Pour l’Autorité de la concurrence, cette interdiction des ristournes se comprend lorsqu’elle porte sur les prestations directement destinées aux patients, qui ne sont pas en mesure de déterminer la qualité des analyses menées. En revanche, elle ne trouve pas de justifications dans le cadre de relations entre professionnels (notamment entre les laboratoires et les établissements de santé publics ou privés et entre laboratoires dans le cadre de la sous-traitance), qui sont parfaitement à même d’évaluer la qualité des prestations et ne subissent pas d’asymétrie d’information.

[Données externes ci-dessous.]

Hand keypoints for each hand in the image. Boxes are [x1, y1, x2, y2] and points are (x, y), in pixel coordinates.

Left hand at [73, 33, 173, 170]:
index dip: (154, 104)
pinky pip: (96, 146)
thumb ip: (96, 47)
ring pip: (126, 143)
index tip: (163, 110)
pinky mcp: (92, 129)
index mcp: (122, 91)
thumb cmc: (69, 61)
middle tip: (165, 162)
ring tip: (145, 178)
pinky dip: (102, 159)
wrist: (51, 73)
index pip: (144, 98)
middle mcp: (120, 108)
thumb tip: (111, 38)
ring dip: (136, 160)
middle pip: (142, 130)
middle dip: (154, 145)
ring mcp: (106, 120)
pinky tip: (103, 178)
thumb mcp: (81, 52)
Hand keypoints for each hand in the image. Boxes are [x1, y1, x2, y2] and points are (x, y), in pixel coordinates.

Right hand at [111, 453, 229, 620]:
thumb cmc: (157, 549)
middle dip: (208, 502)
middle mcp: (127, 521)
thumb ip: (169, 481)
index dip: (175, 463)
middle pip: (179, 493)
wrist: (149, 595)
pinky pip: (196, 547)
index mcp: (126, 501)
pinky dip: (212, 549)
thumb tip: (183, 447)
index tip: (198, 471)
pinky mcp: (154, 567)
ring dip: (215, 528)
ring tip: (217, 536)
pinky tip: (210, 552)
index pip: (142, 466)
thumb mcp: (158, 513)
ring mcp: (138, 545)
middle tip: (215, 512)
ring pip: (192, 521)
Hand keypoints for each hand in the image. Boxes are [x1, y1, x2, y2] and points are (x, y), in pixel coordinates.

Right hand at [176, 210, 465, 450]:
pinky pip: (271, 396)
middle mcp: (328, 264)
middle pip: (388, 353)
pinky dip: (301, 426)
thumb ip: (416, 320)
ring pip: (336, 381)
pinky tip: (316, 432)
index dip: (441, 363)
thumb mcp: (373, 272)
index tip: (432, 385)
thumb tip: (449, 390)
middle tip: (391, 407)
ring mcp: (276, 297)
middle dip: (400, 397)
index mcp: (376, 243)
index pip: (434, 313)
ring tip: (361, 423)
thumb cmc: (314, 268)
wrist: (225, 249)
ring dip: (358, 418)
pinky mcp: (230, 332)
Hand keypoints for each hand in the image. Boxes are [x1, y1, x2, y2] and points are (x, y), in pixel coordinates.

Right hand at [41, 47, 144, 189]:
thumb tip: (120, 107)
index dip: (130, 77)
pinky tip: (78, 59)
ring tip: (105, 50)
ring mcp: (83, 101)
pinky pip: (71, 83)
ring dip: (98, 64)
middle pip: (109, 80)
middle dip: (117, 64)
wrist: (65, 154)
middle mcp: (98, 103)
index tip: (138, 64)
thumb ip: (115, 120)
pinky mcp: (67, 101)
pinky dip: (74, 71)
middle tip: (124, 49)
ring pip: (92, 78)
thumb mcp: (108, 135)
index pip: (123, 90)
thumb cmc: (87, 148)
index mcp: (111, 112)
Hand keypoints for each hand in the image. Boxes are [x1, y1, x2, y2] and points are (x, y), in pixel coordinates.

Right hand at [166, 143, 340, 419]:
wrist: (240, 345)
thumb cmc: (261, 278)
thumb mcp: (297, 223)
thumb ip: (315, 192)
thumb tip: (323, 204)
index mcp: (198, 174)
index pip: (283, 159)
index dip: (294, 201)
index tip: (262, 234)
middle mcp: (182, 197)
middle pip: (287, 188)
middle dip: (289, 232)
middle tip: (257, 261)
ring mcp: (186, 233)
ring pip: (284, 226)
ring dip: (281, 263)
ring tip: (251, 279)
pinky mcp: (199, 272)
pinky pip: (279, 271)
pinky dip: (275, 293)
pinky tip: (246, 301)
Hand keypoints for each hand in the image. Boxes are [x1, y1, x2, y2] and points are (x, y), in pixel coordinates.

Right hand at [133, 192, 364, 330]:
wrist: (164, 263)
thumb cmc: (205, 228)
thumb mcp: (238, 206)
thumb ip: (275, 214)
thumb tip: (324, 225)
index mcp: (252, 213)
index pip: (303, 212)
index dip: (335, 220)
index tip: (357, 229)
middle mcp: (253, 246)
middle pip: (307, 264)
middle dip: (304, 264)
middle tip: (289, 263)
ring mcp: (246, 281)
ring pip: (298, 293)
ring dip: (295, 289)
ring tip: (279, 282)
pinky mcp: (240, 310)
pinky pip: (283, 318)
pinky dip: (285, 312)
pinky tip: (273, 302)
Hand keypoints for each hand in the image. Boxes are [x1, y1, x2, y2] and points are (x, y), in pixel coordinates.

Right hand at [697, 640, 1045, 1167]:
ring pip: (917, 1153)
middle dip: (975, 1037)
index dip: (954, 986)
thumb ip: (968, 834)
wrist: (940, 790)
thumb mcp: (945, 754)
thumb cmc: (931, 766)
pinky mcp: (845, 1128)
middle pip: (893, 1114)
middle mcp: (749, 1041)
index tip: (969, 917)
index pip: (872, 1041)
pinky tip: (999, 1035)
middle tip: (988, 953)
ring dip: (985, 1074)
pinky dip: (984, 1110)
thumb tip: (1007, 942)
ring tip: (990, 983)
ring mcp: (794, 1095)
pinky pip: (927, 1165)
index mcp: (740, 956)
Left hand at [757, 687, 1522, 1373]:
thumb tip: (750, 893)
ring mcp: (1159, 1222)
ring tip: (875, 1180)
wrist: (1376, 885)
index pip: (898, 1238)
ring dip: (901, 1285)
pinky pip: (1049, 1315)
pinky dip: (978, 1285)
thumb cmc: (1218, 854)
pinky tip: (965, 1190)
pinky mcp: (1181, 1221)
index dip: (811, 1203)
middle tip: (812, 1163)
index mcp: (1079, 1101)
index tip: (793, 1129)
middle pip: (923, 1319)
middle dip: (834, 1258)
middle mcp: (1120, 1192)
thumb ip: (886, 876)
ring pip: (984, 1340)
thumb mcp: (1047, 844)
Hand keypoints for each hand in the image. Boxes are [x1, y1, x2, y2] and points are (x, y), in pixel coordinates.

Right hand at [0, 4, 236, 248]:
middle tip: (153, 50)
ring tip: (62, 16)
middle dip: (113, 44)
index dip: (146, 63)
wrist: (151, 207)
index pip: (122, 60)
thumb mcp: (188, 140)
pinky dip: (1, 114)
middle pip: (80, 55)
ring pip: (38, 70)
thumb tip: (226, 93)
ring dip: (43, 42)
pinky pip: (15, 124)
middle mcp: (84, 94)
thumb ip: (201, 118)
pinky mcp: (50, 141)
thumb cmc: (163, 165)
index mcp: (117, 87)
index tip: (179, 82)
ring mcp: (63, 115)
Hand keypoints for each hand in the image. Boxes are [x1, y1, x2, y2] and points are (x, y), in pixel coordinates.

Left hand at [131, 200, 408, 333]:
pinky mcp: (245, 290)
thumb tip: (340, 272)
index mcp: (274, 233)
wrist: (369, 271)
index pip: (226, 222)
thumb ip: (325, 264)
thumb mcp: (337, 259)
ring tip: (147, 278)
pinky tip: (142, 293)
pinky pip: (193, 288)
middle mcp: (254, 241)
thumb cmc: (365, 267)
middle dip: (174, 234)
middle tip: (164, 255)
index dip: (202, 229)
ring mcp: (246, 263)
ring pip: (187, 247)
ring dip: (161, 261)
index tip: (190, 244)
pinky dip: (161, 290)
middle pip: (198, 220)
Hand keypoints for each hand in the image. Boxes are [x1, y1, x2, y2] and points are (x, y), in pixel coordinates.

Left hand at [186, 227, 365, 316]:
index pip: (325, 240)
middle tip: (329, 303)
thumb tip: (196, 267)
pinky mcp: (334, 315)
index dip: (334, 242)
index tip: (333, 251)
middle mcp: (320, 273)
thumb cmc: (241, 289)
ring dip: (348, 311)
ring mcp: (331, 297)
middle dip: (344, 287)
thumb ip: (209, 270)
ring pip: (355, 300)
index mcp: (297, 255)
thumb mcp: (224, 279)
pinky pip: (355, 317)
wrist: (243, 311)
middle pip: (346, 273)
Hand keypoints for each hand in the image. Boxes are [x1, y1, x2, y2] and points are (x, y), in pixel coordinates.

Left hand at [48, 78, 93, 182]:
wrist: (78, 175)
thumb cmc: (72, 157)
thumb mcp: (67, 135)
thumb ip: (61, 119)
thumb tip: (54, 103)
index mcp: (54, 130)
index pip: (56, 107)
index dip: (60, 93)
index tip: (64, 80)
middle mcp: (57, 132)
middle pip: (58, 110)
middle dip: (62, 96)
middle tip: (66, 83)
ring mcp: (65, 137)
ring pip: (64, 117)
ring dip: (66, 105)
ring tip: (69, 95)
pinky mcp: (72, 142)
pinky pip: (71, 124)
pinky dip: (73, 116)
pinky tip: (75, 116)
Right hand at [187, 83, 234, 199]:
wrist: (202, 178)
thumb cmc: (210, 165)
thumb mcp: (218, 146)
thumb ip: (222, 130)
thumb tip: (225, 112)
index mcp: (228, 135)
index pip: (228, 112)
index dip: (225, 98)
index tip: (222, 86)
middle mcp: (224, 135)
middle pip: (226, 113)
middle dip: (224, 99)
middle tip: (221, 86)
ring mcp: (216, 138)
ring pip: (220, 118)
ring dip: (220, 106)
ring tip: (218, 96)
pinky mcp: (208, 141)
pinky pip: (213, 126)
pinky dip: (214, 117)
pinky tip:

C’est la raison pour laquelle l’Autorité de la concurrence s’interroge sur le maintien de telles interdictions et préconise d’autoriser les remises tarifaires pour rétablir l’égalité entre LBM privés et publics dans les appels d’offres. Les LBM étant soumis à des règles strictes d’accréditation, il n’apparaît pas qu’une telle autorisation soit de nature à affecter la qualité des examens réalisés.